1949 novel by Robert Graves

Seven Days in New Crete, also known as Watch the North Wind Rise, is a seminal future-utopian / dystopian speculative fiction novel by Robert Graves, first published in 1949. It shares many themes and ideas with Graves' The White Goddess, published a year earlier. Martin Seymour-Smith, Graves's biographer, further suggested it was autobiographical, "telling the essential story of his life between 1929 and 1947".

==Summary==
The novel takes place in a future society (first established on the island of Crete, but later spreading through much of the world) in which most post-medieval technology has been rejected, and a Triple Goddess religion is followed. The book is narrated by a mid-20th century poet, Edward Venn-Thomas, who is resurrected by the New Cretans under orders of their Goddess. Society is organised into five "estates" or social groups: captains, recorders (scribes), commons (by far the most numerous), servants, and magicians or poets (the least numerous), which are analogised to the five fingers of a hand.

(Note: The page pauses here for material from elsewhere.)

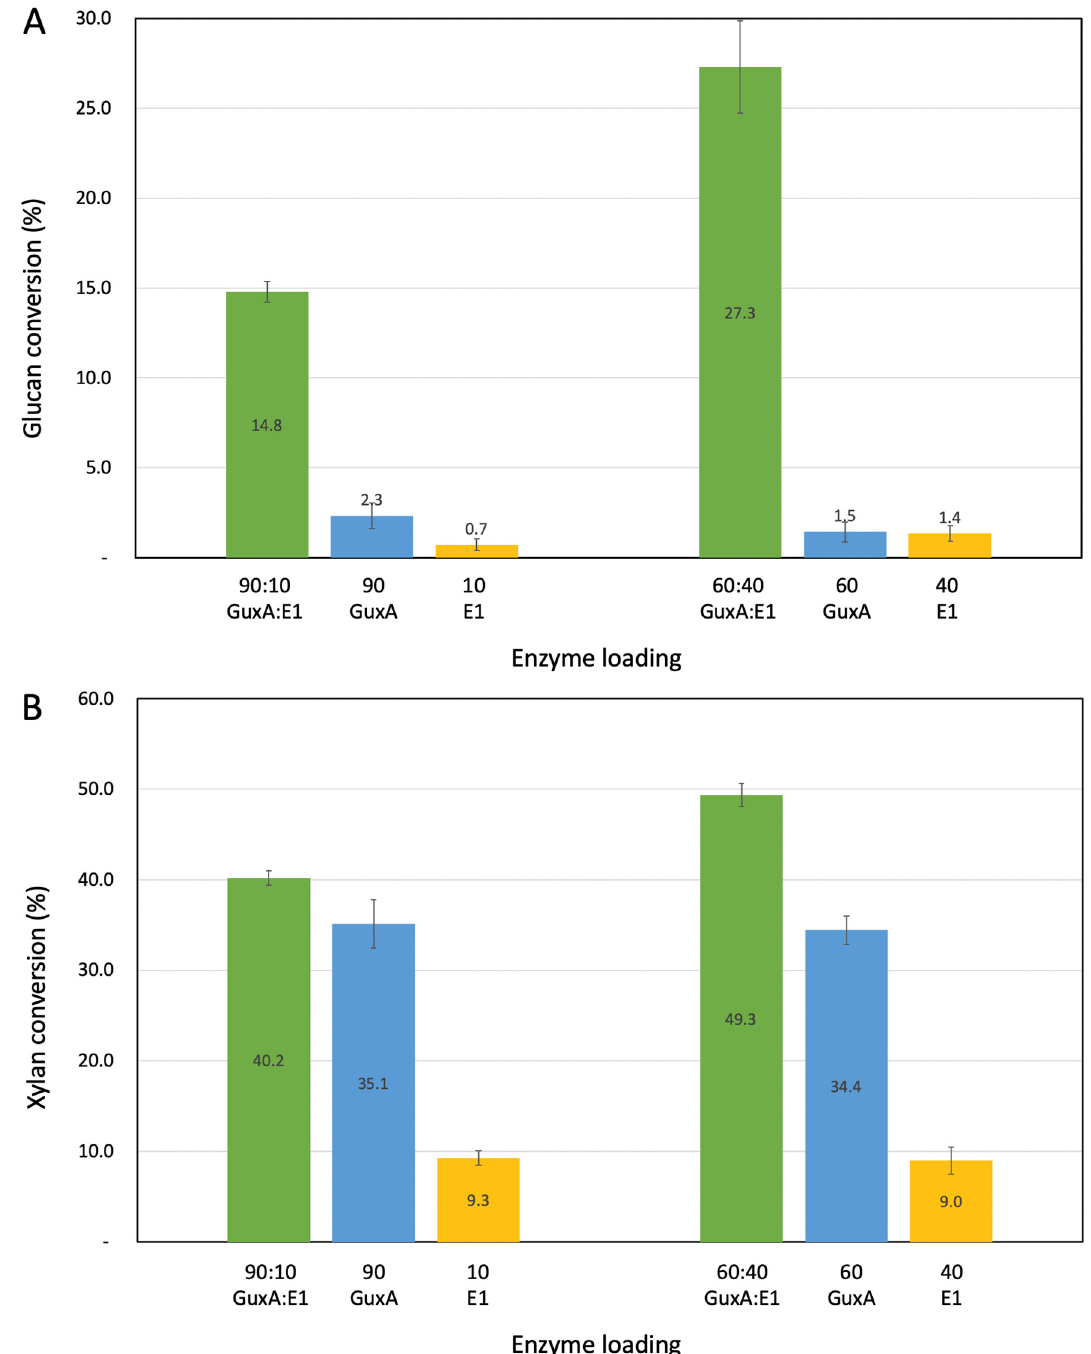
Figure 3. Investigation of the deconstruction of APCS: Glucan ( A ) and xylan ( B ) conversion using single enzymes and the two most extreme loadings of GuxA and E1 from Figure 2. Digestions were carried out for 72 h.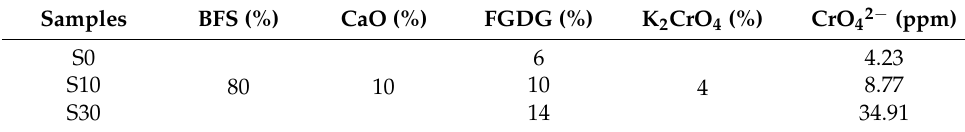
Table 5. Leaching concentration of CrO 42 − at different levels of FGDG doping.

Different villages practice different marriage customs (strict monogamy, non-strict monogamy, or polyandry), worship different local "godlings", and specialise in various local handcrafts and foodstuffs, but share the common values of the New Cretan civilisation and devotion to the Goddess.

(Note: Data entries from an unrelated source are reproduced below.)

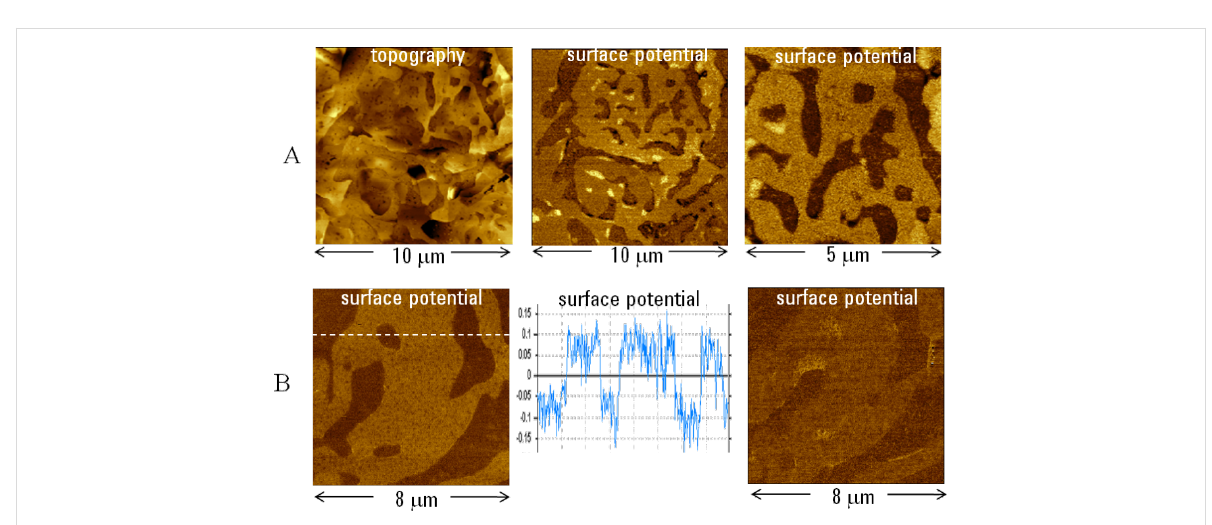
Figure 5: Topography and surface potential images recorded on two Bi/Sn samples. The images in A were obtained on the sample that is character- ized by several levels of the surface potential contrast. The contrast covers the height corrugations in the 0–60 nm range in the topography image and the potential variations in the 0–0.4 V range in the surface potential images. The surface potential images in B were obtained on a freshly-prepared Bi/Sn sample (left) and the same sample after the overnight storage in air (right). The graph between the images displays the potential profile taken in the left image along the direction marked with a dashed white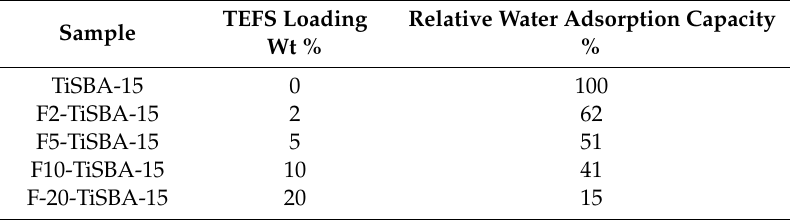
Table 6. Relative water adsorption capacity compared to TEFS loading on TiSBA-15 at P / P 0 = 0.6 [53].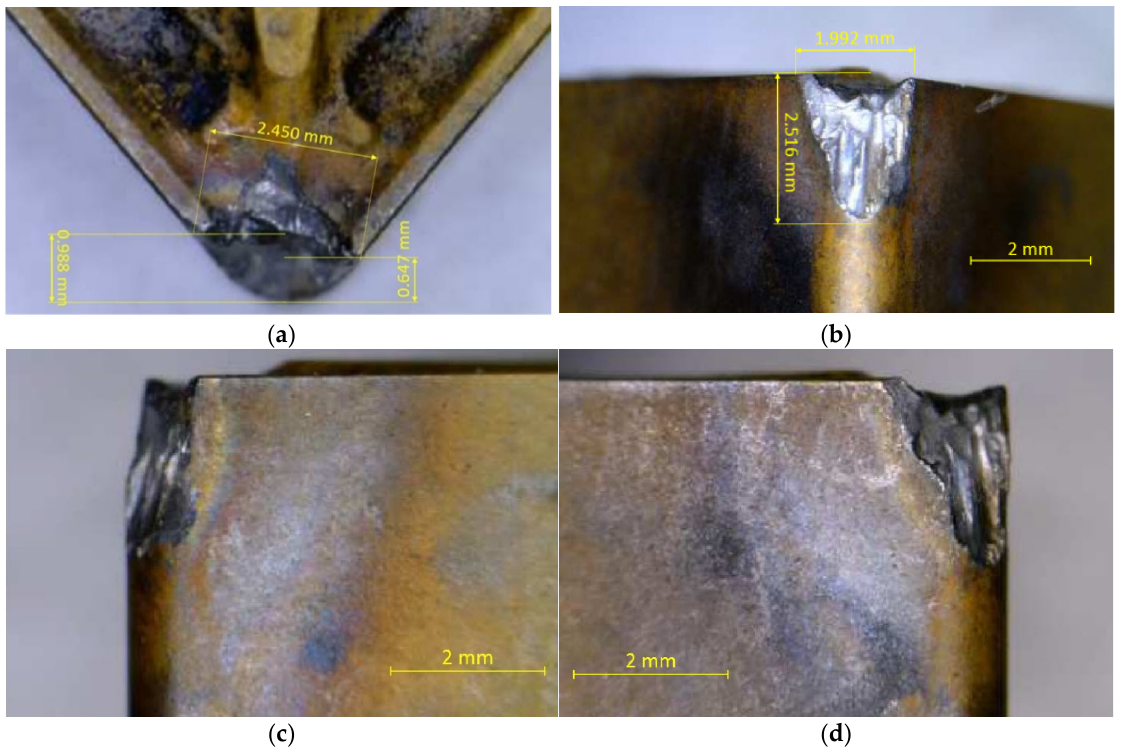
Figure 8. Cutting edges after machining the hardened samples. ( a ) wear of the cutting tip; ( b ) depth of wear of the cutting tip; ( c ) view to the major flank; ( d ) view to the minor flank.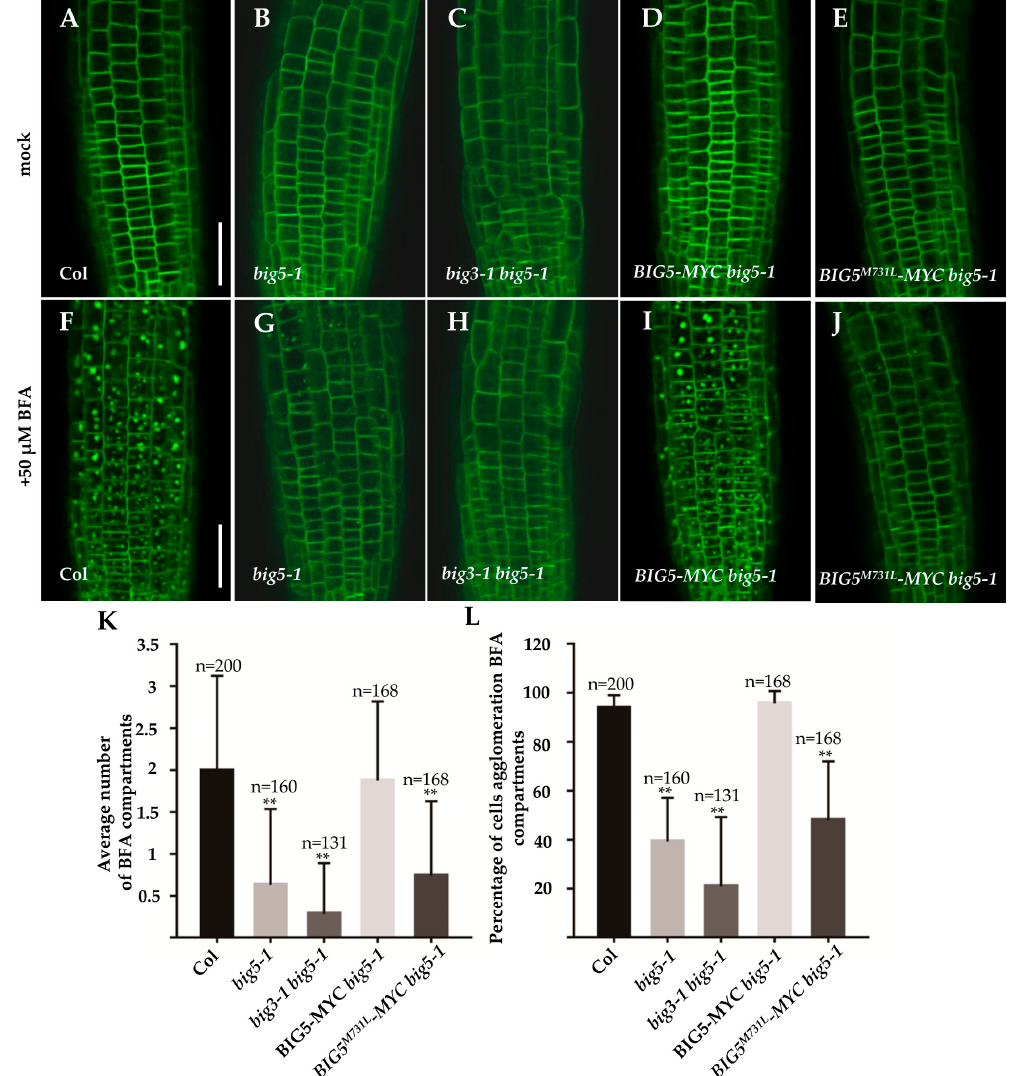
Figure 5. Aggregation of BRI1-GFP in BFA-compartments is blocked in big5 and big3 big5 mutants. ( A – E ) BRI1-GFP predominantly localize on plasma membrane. ( F ) BFA induced aggregation of BRI1-GFP in BFA-compartments. ( G , H ) No trapped BRI1-GFP signals found in both big5-1 ( G ) and big3-1 big5-1 ( H ) after BFA treatment. ( I ) BIG5-MYC restores the BRI1-GFP aggregation in BFA-compartments in big5-1 . ( J ) By contrast, BFA-resistant version BIG5 M731L -MYC complemented big5-1 growth defects but failed to induce BRI1-GFP aggregation after BFA treatment. ( K ) Number of BFA-compartments per epidermal cell. ( L ) Quantitative analysis of the percentage of cells showing BFA-compartments. Bars = 40 µ m. Error bars represent standard deviations, significant di ff erence after Student’s t -test, ** p <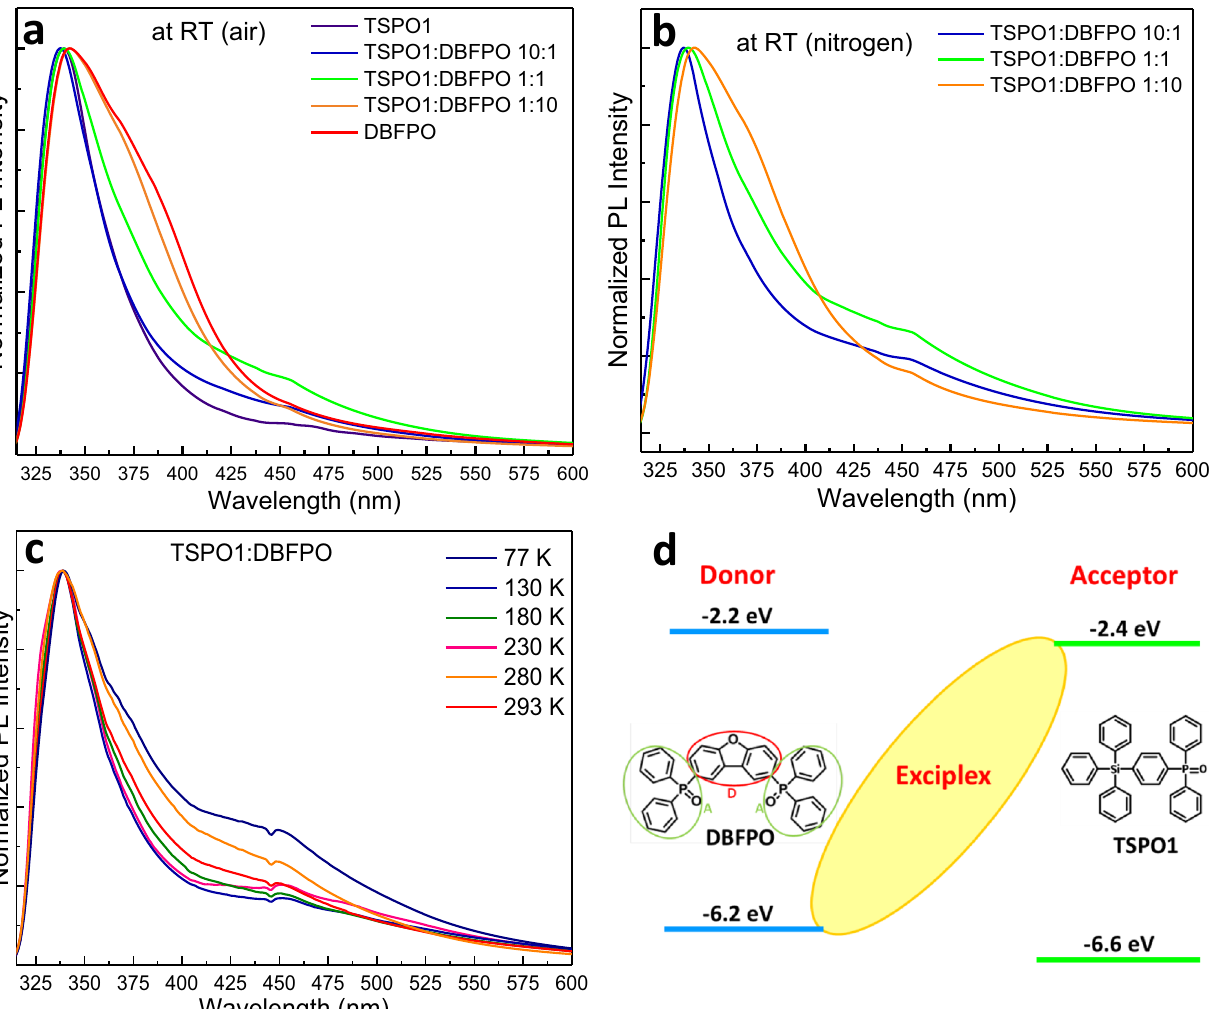
Fig. 2 Illustration of the interface exciplex formation. a Room temperature (RT) normalized PL spectra of TSPO1 and DBFPO pristine fi lms and mixtures. b The PL spectra of mixtures taken at RT in nitrogen. c Temperature-dependent PL spectra of TSPO1:DBFPO 1:1 mixed fi lm. d The chemical structures and frontier orbitals of DBFPO and TSPO1, and the illustration of interfacial exciplex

Some of the social customs are somewhat matriarchal. There is no poverty in New Crete (money has been abolished) and little dissatisfaction. War is only known in the form of controlled local one-day conflicts between neighbouring villages, similar to the old game of village football or Shrovetide football. The poets or magicians of New Crete are an integral part of a religion centred on a sometimes capricious Goddess worshipped in three aspects: the maiden archer Nimuë, the goddess of motherhood and sexuality Mari, and the hag-goddess of wisdom Ana. (The names of the last two are similar to those of the Virgin Mary and her mother Saint Anne in Christianity.)

The only masculine elements of New Cretan religion are the rival twin demi-gods (the star-god of the first half of the year and the serpent-god of the second half of the year) who compete for the Goddess's favour, and the local village godlings, who are all far below the Goddess as Queen of Heaven. However, the failings of past fallen civilisations are remembered and personified as an anti-trinity of evil gods (the "three Rogues"): Dobeis, god of money and greed; Pill, god of theft and violence; and Machna, god of science and soulless machinery.

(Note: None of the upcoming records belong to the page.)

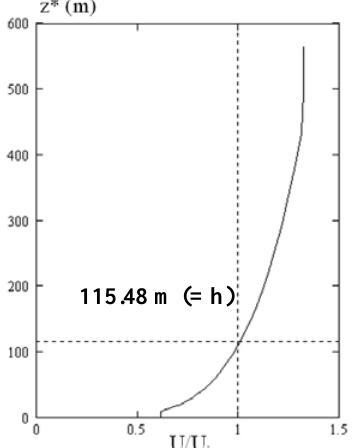
Figure 6. Non-dimensional inflow profile.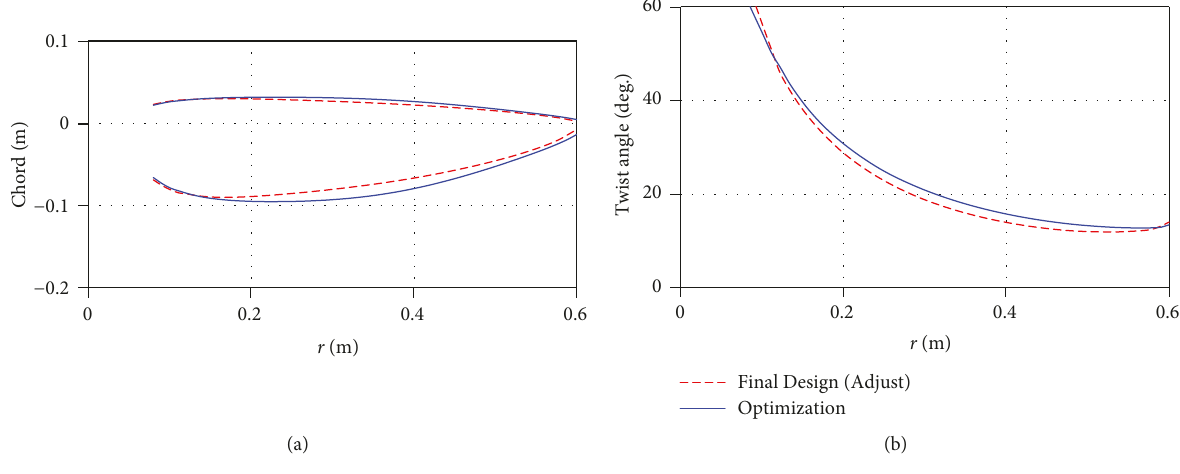
Figure 11: Comparison of geometry for optimization and fi nal design.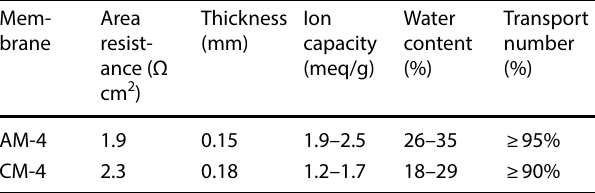
Table 1 The properties of three kinds of membranes Mem- Area brane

The New Cretan language is derived from Catalan, modified by heavy English-language influence and apparent minor Slavic and Celtic influences. The writing down of words is considered to be too sacred an act to be profaned by ordinary every-day uses, and paper is banned in New Cretan society, and only members of the scribal estate and the poet-magician estate are commonly literate. However, numerical tally-marks are allowed to be used for everyday purposes, and many people of other estates learn to read in later life, after they retire into elder status, and some of the ordinary taboos of New Cretan life are relaxed when in the presence of other elders.

Though Venn-Thomas has been moved in time, he is still in the same area of southern France where he lived before and after World War II, and he compares the conditions in his own time to those under the New Cretan civilisation (mostly to the disfavor of the 20th century, though some things seem "too good to be true").

In this apparently idyllic utopian setting, Venn-Thomas begins to realise that he has been chosen by the Goddess to inject disruption into a society that is becoming static and in danger of losing its vitality. A symptom of trouble is that over the course of the week described in the novel, the five poet-magicians of the "Magic House" of the village of Horned Lamb all die or lose their status as members of the poet-magician estate.

In the last section of the book, Venn-Thomas makes a trip to Dunrena, the town which is the capital of the local kingdom, to witness the twice-yearly ceremony of the changing of the king, carried out as a solemn religious-theatrical performance culminating in a ritual sacrifice similar to those described in The Golden Bough. At the end of the book, Venn-Thomas unleashes the whirlwind which will prepare the way for the transition to the next phase of history, and Sapphire (a young woman for whom he has had unsettled feelings) returns with him through time to be reborn as his daughter.

==Similar works==
Poul Anderson's 1965 novel The Corridors of Time shares many themes with Graves' book, also including a depiction of a future matriarchal world dominated by a Great Goddess religion seen through the eyes of a traveller from our time. However, Anderson's version of such a world is far more harsh and dystopian, leading the plot to a conclusion very different from Graves'.